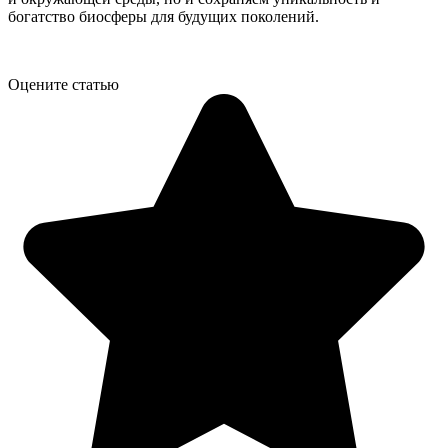
богатство биосферы для будущих поколений.
Оцените статью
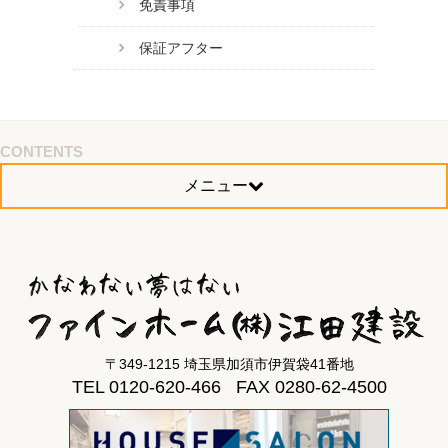
免責事項
保証アフター
CONTENTS
メニュー
〒349-1215 埼玉県加須市伊賀袋41番地
TEL 0120-620-466 FAX 0280-62-4500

◆ ◆ ◆

--- PROBLEM DESCRIPTION ---
Set the pictures aside and reproduce the data above exactly.

--- YOUR SOLUTION ---
богатство биосферы для будущих поколений.
Оцените статью
免責事項
保証アフター
CONTENTS
メニュー
〒349-1215 埼玉県加須市伊賀袋41番地
TEL 0120-620-466 FAX 0280-62-4500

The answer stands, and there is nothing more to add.